Zu Gast war eine Professorin der Uni Frankfurt. Ich habe den Artikel dabei. Ich kann ihn Ihnen geben. Zitat: „Die bestehenden Maßnahmen allein lassen keine Erfolge

erwarten. Wir brauchen koordinierte Programme. – Jetzt ein so wichtiger Satz für uns alle, auch Teil des Artikels: In Deutschland ist noch zu wenig bekannt über den mit präventiver Arbeit zu erzielenden Spareffekt.“ Mir fiel auf Anhieb der Brandbrief des Landesjugendrings zum Landeshaushalt 2004 ein. Darüber werden wir auch noch an anderer Stelle und zu einem anderen Zeitpunkt reden.
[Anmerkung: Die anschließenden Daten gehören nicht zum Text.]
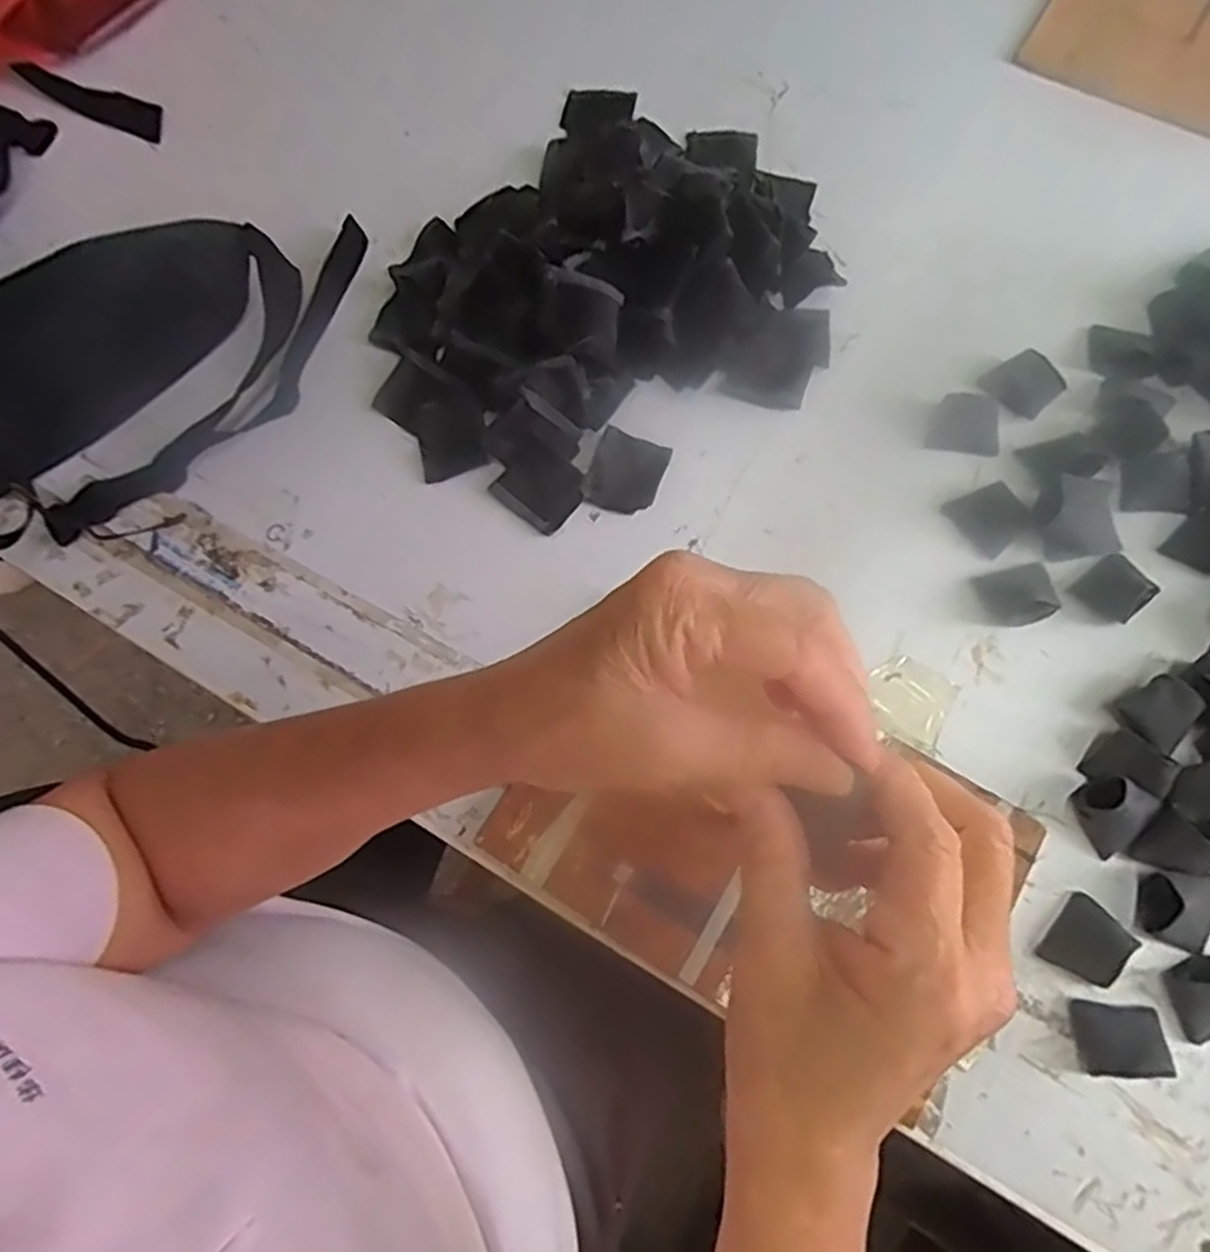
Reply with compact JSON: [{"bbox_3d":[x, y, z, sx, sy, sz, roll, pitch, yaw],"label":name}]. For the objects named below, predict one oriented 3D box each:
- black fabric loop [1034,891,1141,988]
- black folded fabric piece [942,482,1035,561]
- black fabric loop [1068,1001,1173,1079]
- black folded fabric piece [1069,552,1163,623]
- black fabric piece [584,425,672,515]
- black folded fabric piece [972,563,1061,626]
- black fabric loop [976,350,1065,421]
[{"bbox_3d":[0.265,0.173,0.417,0.033,0.017,0.042,40,80,11],"label":"black fabric loop"},{"bbox_3d":[0.247,-0.070,0.490,0.036,0.013,0.043,-34,77,-7],"label":"black folded fabric piece"},{"bbox_3d":[0.274,0.220,0.405,0.038,0.022,0.033,3,75,2],"label":"black fabric loop"},{"bbox_3d":[0.317,-0.023,0.471,0.030,0.021,0.037,-43,78,-9],"label":"black folded fabric piece"},{"bbox_3d":[0.014,-0.100,0.505,0.047,0.005,0.052,18,76,6],"label":"black fabric piece"},{"bbox_3d":[0.254,-0.020,0.469,0.030,0.024,0.038,-23,76,-4],"label":"black folded fabric piece"},{"bbox_3d":[0.280,-0.162,0.513,0.039,0.016,0.042,-40,78,-8],"label":"black fabric loop"}]

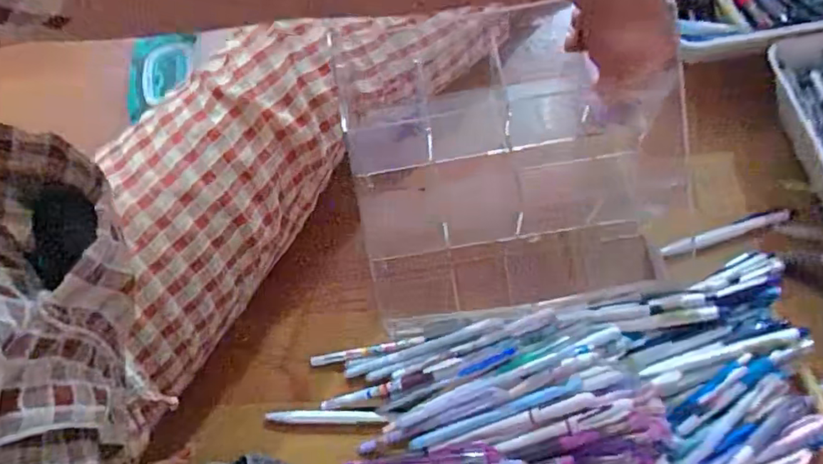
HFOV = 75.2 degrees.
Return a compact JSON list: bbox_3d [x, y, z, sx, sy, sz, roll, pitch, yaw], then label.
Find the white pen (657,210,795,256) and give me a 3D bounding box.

Ich wiederhole diesen Satz: „In Deutschland ist noch zu wenig bekannt über den mit präventiver Arbeit zu erzielenden Spareffekt. Eine aktuelle Studie in den Vereinigten Staaten gibt darüber Aufschluss und soll demnächst Gegenstand der Fachgespräche sein.“ Ich fand das sehr schön.

Frau Ministerin Dreyer, Frau Ministerin Ahnen, ich sage zum Schluss an Sie: Lassen Sie bitte nicht zu, dass die Vertreterinnen und Vertreter der die Regierung tragenden Fraktionen einfach nur die Große Anfrage und die Antwort ablesen. Zeigen Sie uns bitte Zukunftsentwürfe auf.

(Beifall der CDU)

Wir begrüßen weitere Gäste im Landtag, und zwar Mitglieder der AG 60 plus aus dem Kreis Kusel, Mitglieder des SPD-Gemeindeverbands Wachenheim sowie Schülerinnen und Schüler der 10. Klasse der Schule mit dem Förderschwerpunkt „Lernen“ aus Idar-Oberstein. Seien Sie herzlich willkommen im Landtag!

(Beifall im Hause)

Ich erteile Frau Abgeordneter Morsblech das Wort.

Frau Präsidentin, meine sehr verehrten Damen und Herren! Sehr geehrte Frau Kollegin Schneider-Forst, wenn wir eine Große Anfrage besprechen, dann besprechen wir natürlich die Ergebnisse der Anfrage und setzen uns auch mit diesen auseinander.

Sie hören gar nicht mehr zu. Schade.